/ 9 April 1999

Art couture

Nick Paul is in stitches as the NSA gallery becomes a catwalk for a unique collaboration between art and fashion

Just when you think it’s time to entertain the possibility that we’ve run out of new ideas, along comes somebody and invents a backpack with only one strap. Ex fashion semper aliquid novi.

Actually, those asymmetrical backpacks aren’t such a bad idea, although like most fashions they do tend to favour the flatter stomach and accentuate the more normal one. But with all their ergonomic lines and velcro flaps, pen holders and phone pockets, they represent a serious attempt by fashion to enfold and fuse with function – and function in the new millenium will mean mobility. Mobility will be a commodity, a means of survival, a way of life. You read it here first.

Mobility was, if not a theme, certainly a thread at the Gauloise Durban Designer Emporium’s winter showing at the NSA gallery last Friday night. Entitled It’s the end of the world as we know it, it was DDE proprietor Neil Roake’s idea to give the 10 or so designers who fill his shop with everything from streetstyle to party frocks a chance to push their personal envelopes, to explore and speculate, to practise fashion as art.

So serious was he in this aim that he paired each designer up with a photographer, videographer or installation artist for an exhibition of fashion- inspired art which took over the NSA for a two-week run on Sunday.

On paper, at least, it looks like a troublesome fusion of those two awkward questions: “but would you wear it?” and “but is it art?” But in good-natured Durban fashion, these questions take a back seat to good old entertainment value.

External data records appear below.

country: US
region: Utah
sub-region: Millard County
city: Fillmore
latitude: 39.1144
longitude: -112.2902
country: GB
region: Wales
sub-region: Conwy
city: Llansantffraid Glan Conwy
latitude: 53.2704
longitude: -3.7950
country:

The DDE fashion shows are becoming a minor Durban institution – Roake himself is a legendary entertainer with a great sense of place and a winning way with sponsors, so we’ve had fashion and vodka in a church, and fashion and cocktails in a swimming pool, and this time around it was fashion and Gauloises Blondes in an airy suburban art gallery.

It’s always interesting to see how each designer has moved on from the previous show. Colleen Eitzen’s rouched and slinky lines got medieval, with hoods, balaclavas and layers in black and burnt orange. Amanda Laird Cherry picked up on the mobility story by dressing her men and women in great fortresses and cathedrals of felt and serge, or garments which could be transformed into luggage and vice versa.

CNN continued their nostalgic love story with a Seventies that probably didn’t exist, but looks great in updated primaries anyway. Loshinie Naidoo brought to eveningwear an impromptu and unfinished beauty, with wraps and shells of pleated grey satin over thin dresses that hovered shiftily at the edge of vision.

There was only one award for the evening – Most Directional Range on the show – and it went to Terrence Bray. Directional is one of those bits of jargon the fashion world uses in its periodic attempts to pass as an exact science, but in so far as it suggests a departure from everything else on show, it’s a valid term.

Bray’s range was a delicately reconstructed confection of medicinal whites, shown on pale boys and girls whose red-painted feet and eye shadow to match suggested beautifully the early stages of healing, which is as optimistic a peek around the temporal corner as we can expect, really.

On Easter Sunday evening the exhibition opened, and for those who attended, Roake’s scattergun vision and mercurial enthusiasm were vindicated. It’s a show which has great popular appeal but ventures into more elevated realms without getting too highbrow.

On the popular side, Shelly Nel’s music video conspiracy thriller using the CNN range is a hugely watchable treatment of happy urban paranoia, and Mark Lanning’s airport billboard for Laurie Holmes will surely adorn an expensive and fashionably located wall some time soon.

Chipie’s gaudy interactive photobooth for portraits of buttocks was, well, cheeky, and suitably for the millenarian theme. Born again photographer Mark Cameron’s redemptive treatment of the Morticia-with- pastels range of Angela Devitzis and Catherine Braun was a bit contradictory, but moving nevertheless.

Some of the installations were more ambitious in their artistic scope. Lance Slabbert, ever the wild-eyed philosophical traveller, lent fluidity to some of Laird Cherry’s monolithic ALC menswear with his digitally-shot time exposures, and young Richard Keppel shot Laird Cherry’s womenswear with a mature eye for beautifully understated portraiture.

Bray’s winning range was transformed into a black and white patchwork quilt of images which showed flesh being pierced by the tools of the seamstresses’ trade. Picking up on the trade theme, Barry Downard’s depictions of Colleen Eitzen’s range, printed on transparencies and furled in elegant glasses against a lightbox, was underscored by a neat row of the designer’s scissors on the floor. The two have an understanding, clearly, that all good art starts life in the skills of a trade.

An exhibition like this is prohibitively expensive to mount, and the quality of production was one of this one’s striking features, thanks in no small measure to time and materials donated by giant reproduction house Hirt and Carter, Citylab, Kodak and Sony.

It’s not the future, necessarily, but this project suggests that a future for art might lie in its strengthening ties with more popular branches of culture, like fashion, video and music. And of course, huge amounts of corporate money.